Infile for non-standard data

#1
I have a messy file (does not line up in columns), where some of the columns are tab delimitated and some are comma.

My problem with the data set is reading the files with variable lengths

12 Stephen Cole, 33, Columbia, MO
5 Dave Anderson, 25*, Concord, OH

The first column is a ID (tab) the the name (comma, variable length) age (comma), active (presence of an asterisk after age), home (tab, variable length)

The * after the age indicates if they are inactive.

All the names start at column @19, but everything after that is variable lengths and column starts.

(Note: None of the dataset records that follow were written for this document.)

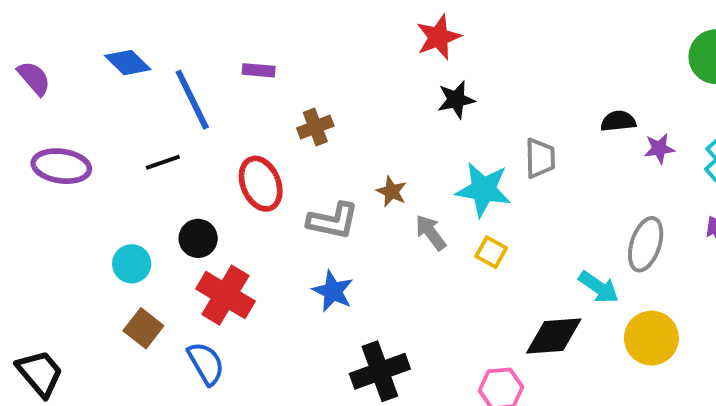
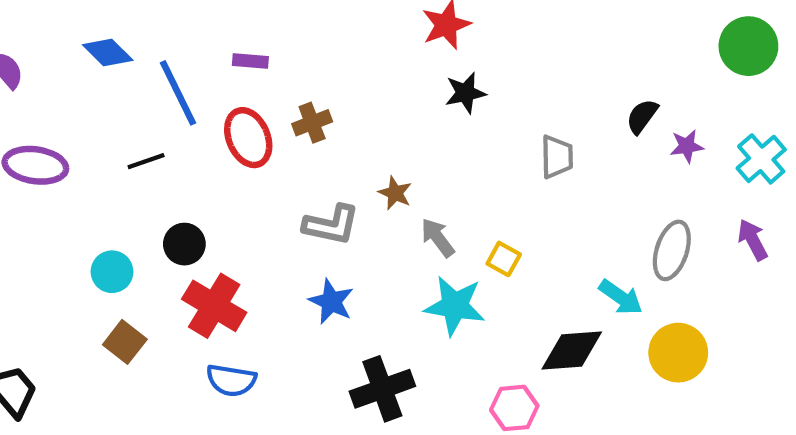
black semicircle: (618, 121) -> (642, 116), turned -48
red ellipse: (261, 184) -> (248, 138), moved
cyan star: (483, 190) -> (455, 306), moved
blue semicircle: (206, 363) -> (231, 380), moved, turned 129

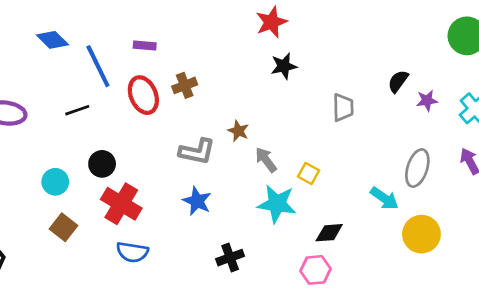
black diamond: (572, 350) -> (329, 233), moved, size x0.7
black cross: (382, 389) -> (230, 258), size x0.7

I want to read into a format where I finally get.

ID Name Age Active Home
12 Stephen Cole 33 Active Columbia, MO
5 Dave Anderson 25 Inactive Concord, OH

Thus far I have:

data marathon;
infile 'c:/file.txt' dlm=',' pad firstobs=12;
input @3 ID 3. @19 Name $CHAR13.;


Then I get stuck on how to read the rest. I am mostly thrown with how to read the asterisk next to the age as its own column. If I had that understood, I think I can handle the rest.
 
#2
What I would do is use a multi-step approach:
1. Import the source file as a fixed-length record type in four columns, namely ID, Name, RestOfRecord and RecordNo where RecordNo is a numeric type (assigned by a “RecordNo = _N_;” statement in the first import step) and RestOfRecord is a string type (make sure it’s long enough to take everything after the name). Call this dataset X1.
2. Use a data step to split X1 into X2 and X3 such that X2 keeps ID, Name and RecordNo, and X3 keeps RecordNo and RestOfRecord.
3. Export X3 to a temporary comma-delimited text file, say X3.txt.
4. Import X3.txt as a CSV file into dataset X3, expanding the appropriate variable names of the comma-separated RestOfRecord fields.
5. Sort both X2 and X3 by RecordNo and merge into your final dataset.

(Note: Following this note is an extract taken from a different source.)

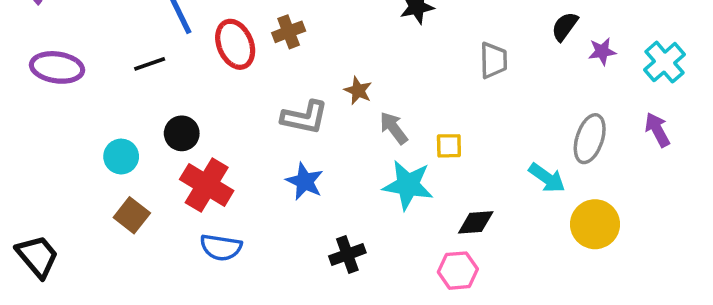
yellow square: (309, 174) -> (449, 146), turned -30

I hope the above is clear. Please ask if it isn’t. That’s how I would approach it, based on the info you have provided. There may be a more elegant solution but I’m not aware of any for such a mixed storage format. Concerning the Age variable with the potential for an inactive indicator following it, first import this field as a string and then add appropriate processing to turn it into a numeric variable, plus a separate active/inactive indicator.